Revised model offers more Swift for your money
It was perhaps fitting that I handed over my Suzuki Swift after a week's test drive at the event to launch the Nissan Juke.
The last edition of the Swift was a really worthy winner of the 2006 Irish Car of the Year trophy, while the Juke stands a good chance of being in the shake-up for this year's award.
Not that the revised Swift won't be in the running this time. It builds on the massively successful last generation model which also achieved nearly 67 other "car of the year" awards from countries and various media organisations.
It now offers "more Swift". It is bigger in all directions and has much-improved economy, emissions and better performance and handling.
It still has its Mini looks but feels a lot bigger, both in the front and back. However, the luggage area is still a bit disappointing.
About 500 Swifts are expected to be sold next year to join the 3,608 sold during the five-year life of the previous model.
It was a car I really enjoyed driving as it is a brilliant town vehicle: nippy, confident and compliant -- I could see my partner enviously eye it from her Hyundai i10, which is grand little car but doesn't have the presence or style of the Swift.
Despite the almost maniacal switch to diesel engines -- mainly because of emissions --the Swift is sticking to petrol for the initial launch of the new model. This is a 1.2L petrol model with three and five doors in GL and GLX specification. The 93bhp engine with manual gearbox comes in the lowest road tax band. Retail prices for the new Swift start at €14,650, with the five-door €400 more and the GLX another €900 on that, with alloy wheels and air-conditioning as the main difference.

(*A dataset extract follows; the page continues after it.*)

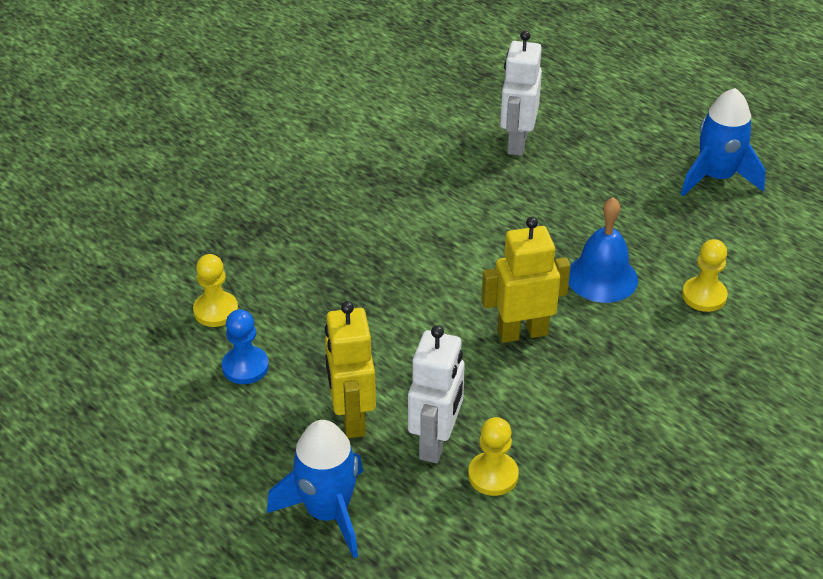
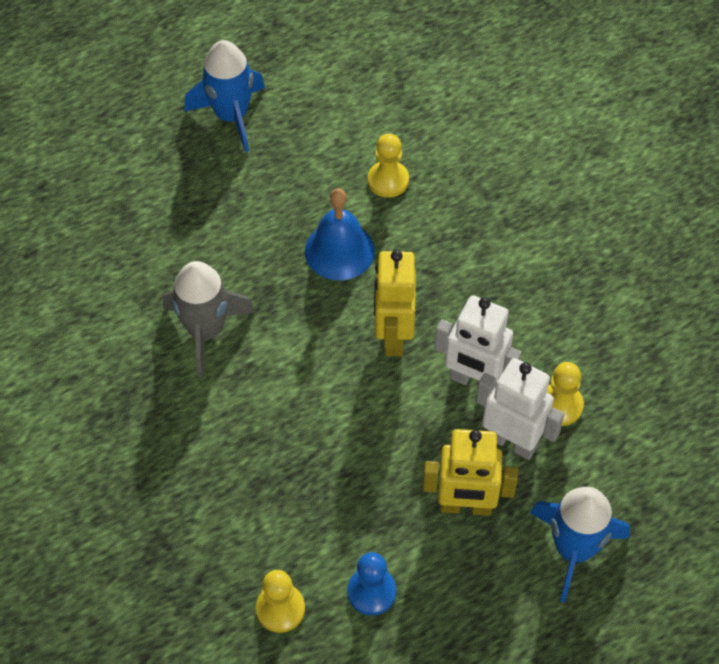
camera: 75 degrees left, 15 degrees up
white robot [500,30,542,156] -> white robot moved to [435,295,522,390]
none -> grey rocket [163,261,255,377]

The Juke is also going the petrol model route, although its big sister the Qashqai was sold mainly as a diesel. Again this is because petrol technology has caught up in terms of economy and cleanliness. In fact with the Juke there is now a probably unwarranted €2,000 penalty for buying diesel.
The Juke, like its name, is a remarkably funky crossover with styling influences from sports cars, SUVs and even motorbikes. It hopes to do for the super-mini sector what the Qashqai did for the small family car.
And there's no doubt just what a success the Qashqai is. It almost single-handedly rescued Nissan in Europe and, with more than 13,500 sold, has been an amazing success over here. It has been a must- have car for so many families, and still most of the purchasers are new -- or "conquest" -- purchasers for Nissan. There are still 400 people waiting in the country for their Qashqais to be delivered.
People are really going to love or hate the Juke. This is a vehicle that makes a statement. Don't expect much space in the back or in the luggage area. This is a Fiesta or Mini competitor. But you will get good handling and lots of pzazz.
Prices start at €18,i95 which is just right to make an impact.